ABSTRACT: Objective: To asses the rate of nausea & vomiting and pain in strabismic patients anesthetized by propofol Materials & methods: Prospective, non comparative, nonrandomized clinical trial performed on 49 consecutive strabismus surgery. Propofol used for induction and maintenance of anesthesia in all patients. Nausea & vomiting and pain was graded by standard visual analog scale (VAS) in 6 and 24 hours after operation. Other variables was age & sex of patients, duration of operation and recovery, number of muscles operated on and total dose of propofol. The results analyzed by SPSS 10.1. Results: 49 patients [27 (55.1%) female, 22(44.9%) male with mean age of 13.76 years old] included in this study. Mean number of operated muscles in each patient was 2.71 muscles, mean operation time was 46.73 minutes and mean recovery time was 12.08 min. Mean vomiting grade in 6 hrs. after surgery was 2.03 & in 24 hrs. after surgery was 1.31. Statistical correlation was not found between pain & nousea and age, sex, number of muscles operated on , total dose of propofol and duration of anesthesia.

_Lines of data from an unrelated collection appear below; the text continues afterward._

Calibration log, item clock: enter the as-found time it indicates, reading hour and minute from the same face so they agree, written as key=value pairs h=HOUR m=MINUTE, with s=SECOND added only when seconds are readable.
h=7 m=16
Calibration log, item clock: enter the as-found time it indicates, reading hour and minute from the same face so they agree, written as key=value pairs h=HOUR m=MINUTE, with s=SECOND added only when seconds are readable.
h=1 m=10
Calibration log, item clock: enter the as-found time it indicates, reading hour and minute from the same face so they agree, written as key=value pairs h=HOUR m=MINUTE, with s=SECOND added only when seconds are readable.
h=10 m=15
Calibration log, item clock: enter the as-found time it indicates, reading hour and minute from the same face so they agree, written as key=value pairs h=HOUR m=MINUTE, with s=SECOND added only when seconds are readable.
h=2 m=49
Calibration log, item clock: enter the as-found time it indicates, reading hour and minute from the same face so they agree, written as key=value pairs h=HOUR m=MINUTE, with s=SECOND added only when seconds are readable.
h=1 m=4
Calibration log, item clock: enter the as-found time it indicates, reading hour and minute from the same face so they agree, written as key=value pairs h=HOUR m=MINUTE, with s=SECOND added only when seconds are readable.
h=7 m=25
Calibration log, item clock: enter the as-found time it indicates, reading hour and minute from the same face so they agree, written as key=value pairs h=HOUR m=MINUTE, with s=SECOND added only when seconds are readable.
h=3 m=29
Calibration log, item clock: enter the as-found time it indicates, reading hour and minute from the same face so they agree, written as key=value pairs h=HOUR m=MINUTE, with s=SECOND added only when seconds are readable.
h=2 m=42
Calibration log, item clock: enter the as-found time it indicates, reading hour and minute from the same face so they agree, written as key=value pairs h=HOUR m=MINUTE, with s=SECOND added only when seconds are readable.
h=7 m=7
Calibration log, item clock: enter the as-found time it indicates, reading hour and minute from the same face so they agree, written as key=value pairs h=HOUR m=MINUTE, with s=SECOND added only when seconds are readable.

Conclusion: It seems that change in anesthesia drug and technique during strabismus surgery (using propofol as main drug) is more safer than use of antiemetic drugs before and after operation

1 INTRODUCTION

Strabismus surgery is mostly carried out as daycase surgery. One study reports postoperative nausea and vomiting (PONV) leading to overnight admission in more than one-third of ambulatory patients1. The incidence of postoperative vomiting or emesis is high, 88%, and up to 50% of the children have severe pain after strabismus surgery2,3. The postoperative pain itself has been considered to be a major cause of the postoperative nausea4. Many factors are known to influence the incidence of vomiting and pain after paediatric strabismus surgery such as the anaesthetic technique, administration of anti-emetics, induction agents such as propofol and use of analgesia intraoperatively and postoperatively2,5-7. Patients find postoperative nausea and vomiting (PONV) most distressing and it is often the worst memory of their hospital stay. The consequences of prolonged PONV range from unexpected admission of day patients, with its economic implications, to physical, metabolic and psychological effects on the patient which slow their recovery and reduce their confidence in future surgery and anaesthesia. The incidence and severity of PONV has been decreasing over the last 10 years, due to the identification of precipitating factors, the use of better anaesthetics and perioperative medications, and improvement in operative techniques8. Despite these changes, there is still an unacceptable frequency of PONV.